UC San Diego

The globe is primarily made up of the Earth’s oceans, which contribute biological, chemical, and physical influences towards global environments. However, many of the marine biological impacts, specifically on the chemistry of the atmosphere, are not well understood. Compounds like Dimethylsulfoniopropionate (DMSP), and its derivative Dimethyl Sulfide (DMS), cycle through the marine environment as an exchange of carbon and sulfur among many organisms. DMSP derived DMS is also a major contributor towards irradiation of UV light and nucleation of clouds. Understanding the relationship between DMSP cycling and DMS production allows insight into biological impacts on climate.This thesis addresses how heterotrophic bacteria in the marine environment degrade the organosulfur compound DMSP and produce sulfur containing VOCs.
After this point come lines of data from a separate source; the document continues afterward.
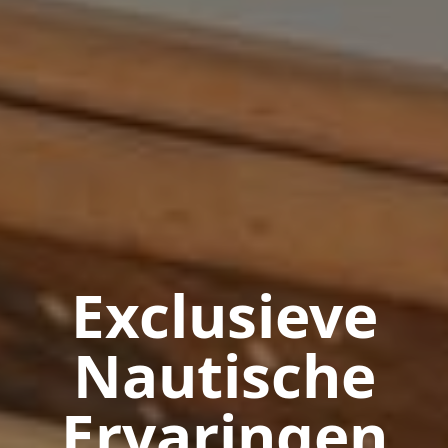
Exclusieve
Nautische
Ervaringen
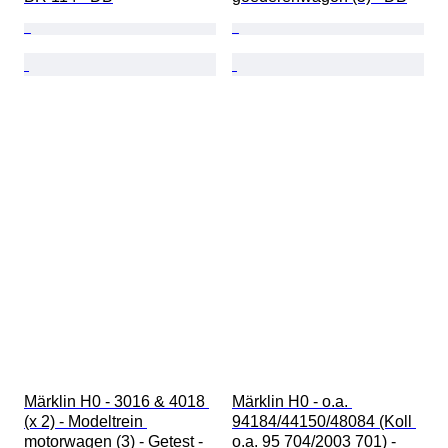
Märklin H0 - 3016 & 4018 
Märklin H0 - o.a. 
(x 2) - Modeltrein 
94184/44150/48084 (Koll 
motorwagen (3) - Getest - 
o.a. 95 704/2003 701) - 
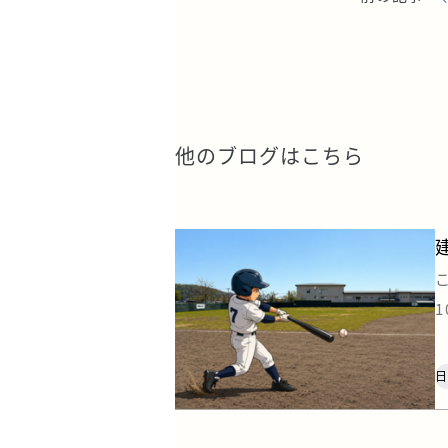
他のブログはこちら
[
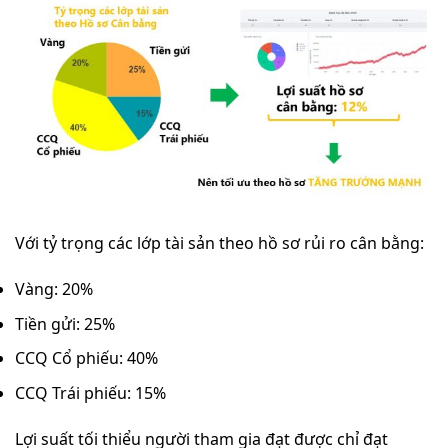
Với tỷ trọng các lớp tài sản theo hồ sơ rủi ro cân bằng:
Vàng: 20%
Tiền gửi: 25%
CCQ Cổ phiếu: 40%
CCQ Trái phiếu: 15%
Lợi suất tối thiểu người tham gia đạt được chỉ đạt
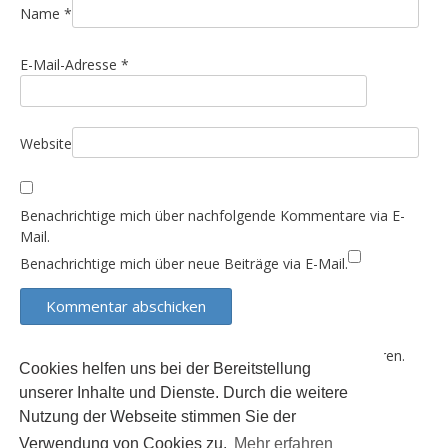
i
Name
*
o
E-Mail-Adresse
*
n
Website
Benachrichtige mich über nachfolgende Kommentare via E-
Mail.
Benachrichtige mich über neue Beiträge via E-Mail.
Diese Website verwendet Akismet, um Spam zu reduzieren.
Cookies helfen uns bei der Bereitstellung
Erfahre, wie deine Kommentardaten verarbeitet werden.
unserer Inhalte und Dienste. Durch die weitere
Nutzung der Webseite stimmen Sie der
Verwendung von Cookies zu.
Mehr erfahren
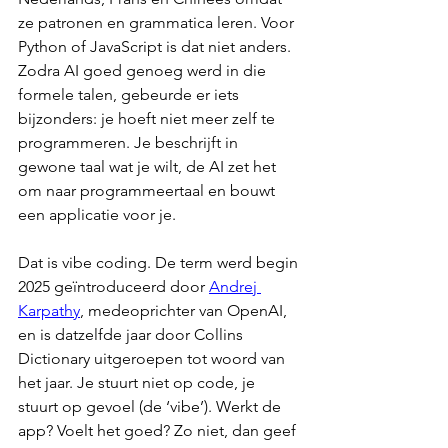
ze patronen en grammatica leren. Voor 
Python of JavaScript is dat niet anders. 
Zodra AI goed genoeg werd in die 
formele talen, gebeurde er iets 
bijzonders: je hoeft niet meer zelf te 
programmeren. Je beschrijft in 
gewone taal wat je wilt, de AI zet het 
om naar programmeertaal en bouwt 
een applicatie voor je.
Dat is vibe coding. De term werd begin 
2025 geïntroduceerd door 
Andrej 
Karpathy
, medeoprichter van OpenAI, 
en is datzelfde jaar door Collins 
Dictionary uitgeroepen tot woord van 
het jaar. Je stuurt niet op code, je 
stuurt op gevoel (de ‘vibe’). Werkt de 
app? Voelt het goed? Zo niet, dan geef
During SeaSCAPE 2019, an induced phytoplankton bloom resulted in an increased production of dissolved DMSP (DMSPd), leading to bacterial transcription of genes coding for the enzyme which cleaves DMSP into the volatile DMS. Following, an increase in dissolved DMS was measured in the wave flume. A mesocosm experiment was conducted to investigate the metabolic pathways and showed novel insights into simultaneous degradation of DMSP into DMS and MeSH by a model organism, the Rhodobacteraceae Phaeobacter sp. La5. From our findings, heterotrophic bacteria influence the formation of DMS through enzymatic cleavage of phytoplankton produced DMSP when bacterial sulfur demand is met with excess sulfur. With these novel findings, continued research on the DMSP cleavage pathway, the genes homologs, their rates of transcription and translation, and enzyme efficiency under varying environmental conditions will better our understanding of how microbes affect the composition of the atmosphere through sulfur cycling.